Back in 2008, Cathy Behr, a nurse who worked at a Durango, Colorado hospital was hospitalized after suffering a cascade of organ failures. Days earlier, Ms. Behr had treated an oil and gas field worker who arrived in the emergency room doused in a fracking chemical mix called Zeta-Flow, the fumes from which were so powerful that the emergency room had to be evacuated. All told, 130 gallons of the apparently noxious fluid had spilled onto the Southern Ute Indian Reservation, an EPA report later noted, although the spill was never reported to local officials.

So what's in Zeta-Flow?
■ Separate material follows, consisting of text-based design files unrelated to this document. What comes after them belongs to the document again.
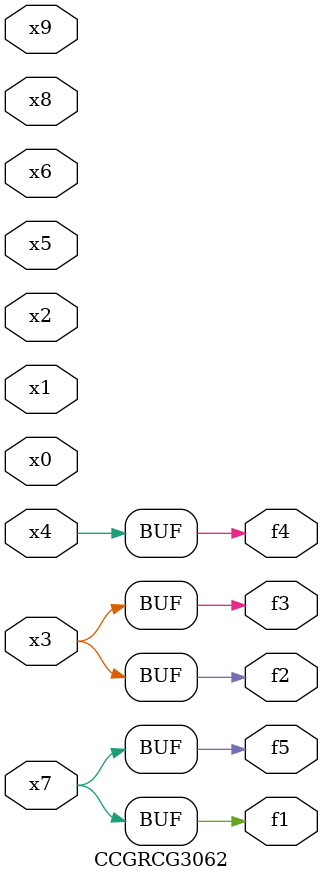
<source format=v>
module CCGRCG3062(
	input x0, x1, x2, x3, x4, x5, x6, x7, x8, x9,
	output f1, f2, f3, f4, f5
);
	assign f1 = x7;
	assign f2 = x3;
	assign f3 = x3;
	assign f4 = x4;
	assign f5 = x7;
endmodule

</source>
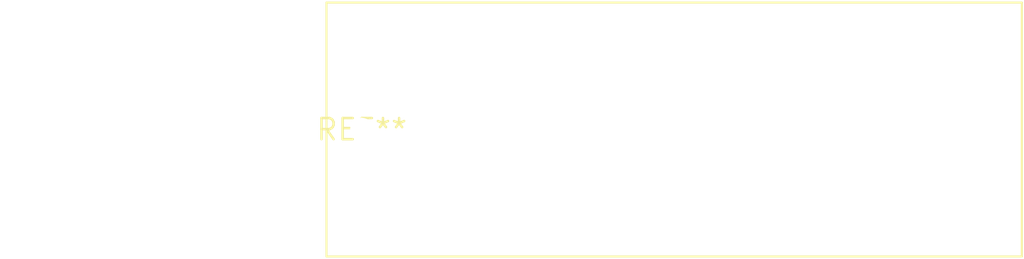
<source format=kicad_pcb>
(kicad_pcb (version 20240108) (generator pcbnew)

  (general
    (thickness 1.6)
  )

  (paper "A4")
  (layers
    (0 "F.Cu" signal)
    (31 "B.Cu" signal)
    (32 "B.Adhes" user "B.Adhesive")
    (33 "F.Adhes" user "F.Adhesive")
    (34 "B.Paste" user)
    (35 "F.Paste" user)
    (36 "B.SilkS" user "B.Silkscreen")
    (37 "F.SilkS" user "F.Silkscreen")
    (38 "B.Mask" user)
    (39 "F.Mask" user)
    (40 "Dwgs.User" user "User.Drawings")
    (41 "Cmts.User" user "User.Comments")
    (42 "Eco1.User" user "User.Eco1")
    (43 "Eco2.User" user "User.Eco2")
    (44 "Edge.Cuts" user)
    (45 "Margin" user)
    (46 "B.CrtYd" user "B.Courtyard")
    (47 "F.CrtYd" user "F.Courtyard")
    (48 "B.Fab" user)
    (49 "F.Fab" user)
    (50 "User.1" user)
    (51 "User.2" user)
    (52 "User.3" user)
    (53 "User.4" user)
    (54 "User.5" user)
    (55 "User.6" user)
    (56 "User.7" user)
    (57 "User.8" user)
    (58 "User.9" user)
  )

  (setup
    (pad_to_mask_clearance 0)
    (pcbplotparams
      (layerselection 0x00010fc_ffffffff)
      (plot_on_all_layers_selection 0x0000000_00000000)
      (disableapertmacros false)
      (usegerberextensions false)
      (usegerberattributes false)
      (usegerberadvancedattributes false)
      (creategerberjobfile false)
      (dashed_line_dash_ratio 12.000000)
      (dashed_line_gap_ratio 3.000000)
      (svgprecision 4)
      (plotframeref false)
      (viasonmask false)
      (mode 1)
      (useauxorigin false)
      (hpglpennumber 1)
      (hpglpenspeed 20)
      (hpglpendiameter 15.000000)
      (dxfpolygonmode false)
      (dxfimperialunits false)
      (dxfusepcbnewfont false)
      (psnegative false)
      (psa4output false)
      (plotreference false)
      (plotvalue false)
      (plotinvisibletext false)
      (sketchpadsonfab false)
      (subtractmaskfromsilk false)
      (outputformat 1)
      (mirror false)
      (drillshape 1)
      (scaleselection 1)
      (outputdirectory "")
    )
  )

  (net 0 "")

  (footprint "C_Rect_L41.5mm_W15.0mm_P37.50mm_MKS4" (layer "F.Cu") (at 0 0))

)

</source>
Because the formula for the chemical, marketed as increasing gas production by 30 percent, is considered a trade secret, oilfield services company Weatherford International was never required to make the full answer public.

This secrecy was one of the first issues to be raised by public health officials investigating fracking pollution claims, who pointed out that without knowing what chemicals are used by the industry, it’s difficult or impossible to know what toxins to test for.

So at first blush, it seems like a major development that Baker Hughes, a major oil field services company, has agreed to stop asserting that the ingredients in its fracking fluids are “trade secrets” when it voluntarily provides information on the website FracFocus.

Indeed, the Department of Energy recently lauded the move by Baker Hughes to voluntarily disclose the chemicals used in its fracking formulas without invoking the controversial exemption commonly claimed by drillers. Deputy Assistant Energy Secretary Paula Gant called Baker Hughes' move “an important step in building public confidence,” adding that the department “hopes others will follow their lead.”

But a look at the fine print on that promise — and the company’s track record on disclosures — suggests that Baker Hughes' new policy may not be enough to keep the public adequately informed about the chemicals used in its fracturing fluids.